For days, I am imprisoned in the corner of the house like a criminal. What language should I use to express my situation so that you get aware? Don’t you see us suffering? Do you support women? Why are you so indifferent to the women of Afghanistan?
We are commemorating 8th March. A day that we should not be congratulated for. Because we do not have the slightest rights. We women in Afghanistan die every day, sometimes from despair, sometimes from poverty. Imagine: in this hard cold winter, we had to heat our houses and find a piece of bread. Do you know about the inside of our houses? Do you know what problem we are dealing with? A full-scale disaster is happening in Afghanistan. Aren’t we humans?

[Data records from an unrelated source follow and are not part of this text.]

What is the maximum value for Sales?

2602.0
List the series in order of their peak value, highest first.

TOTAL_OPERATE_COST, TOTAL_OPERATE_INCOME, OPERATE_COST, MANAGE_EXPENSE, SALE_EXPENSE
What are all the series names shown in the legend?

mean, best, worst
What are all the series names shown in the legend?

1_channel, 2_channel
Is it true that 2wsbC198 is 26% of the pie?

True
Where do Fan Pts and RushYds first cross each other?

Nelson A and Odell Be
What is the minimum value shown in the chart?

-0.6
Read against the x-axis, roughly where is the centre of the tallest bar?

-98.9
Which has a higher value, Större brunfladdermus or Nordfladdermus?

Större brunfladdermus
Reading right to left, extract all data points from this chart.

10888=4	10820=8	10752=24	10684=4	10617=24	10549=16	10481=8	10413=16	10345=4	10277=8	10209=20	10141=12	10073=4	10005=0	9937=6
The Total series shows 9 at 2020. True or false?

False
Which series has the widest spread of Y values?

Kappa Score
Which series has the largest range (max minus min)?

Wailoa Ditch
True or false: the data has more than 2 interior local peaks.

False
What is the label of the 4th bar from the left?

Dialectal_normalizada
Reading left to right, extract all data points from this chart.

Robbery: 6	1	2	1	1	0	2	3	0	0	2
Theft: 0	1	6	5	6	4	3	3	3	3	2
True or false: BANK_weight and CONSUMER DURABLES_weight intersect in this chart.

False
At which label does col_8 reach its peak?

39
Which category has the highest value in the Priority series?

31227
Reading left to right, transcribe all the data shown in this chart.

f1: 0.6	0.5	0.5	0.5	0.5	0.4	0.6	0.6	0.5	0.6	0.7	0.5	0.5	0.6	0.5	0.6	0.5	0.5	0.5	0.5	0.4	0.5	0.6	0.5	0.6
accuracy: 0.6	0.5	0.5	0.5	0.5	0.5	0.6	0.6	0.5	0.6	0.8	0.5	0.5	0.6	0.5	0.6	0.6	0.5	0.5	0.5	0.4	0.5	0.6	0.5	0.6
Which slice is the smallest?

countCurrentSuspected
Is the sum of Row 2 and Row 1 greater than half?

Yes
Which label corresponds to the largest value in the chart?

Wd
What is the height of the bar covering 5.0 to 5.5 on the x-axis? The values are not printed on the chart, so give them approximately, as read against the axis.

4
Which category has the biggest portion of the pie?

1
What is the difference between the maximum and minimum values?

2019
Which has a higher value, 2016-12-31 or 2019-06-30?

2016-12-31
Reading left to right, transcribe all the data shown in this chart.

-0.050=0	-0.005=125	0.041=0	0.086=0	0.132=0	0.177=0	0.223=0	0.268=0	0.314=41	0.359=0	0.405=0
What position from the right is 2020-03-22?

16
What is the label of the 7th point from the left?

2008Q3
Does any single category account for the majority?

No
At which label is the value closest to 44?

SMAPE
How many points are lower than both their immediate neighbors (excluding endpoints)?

I and the girls of my country have always been victims of the governments. The Taliban is alien to all knowledge and science, they violate the law and regulations. The Taliban sees women as a sin. We have no expectations from the Taliban. They are alien to all civilization and the system. Despite of all these injustices, I dream of studying and working, and like thousands of girls in my country, we are in daily hope. Besides being upset with Europe, I say: don’t leave us alone.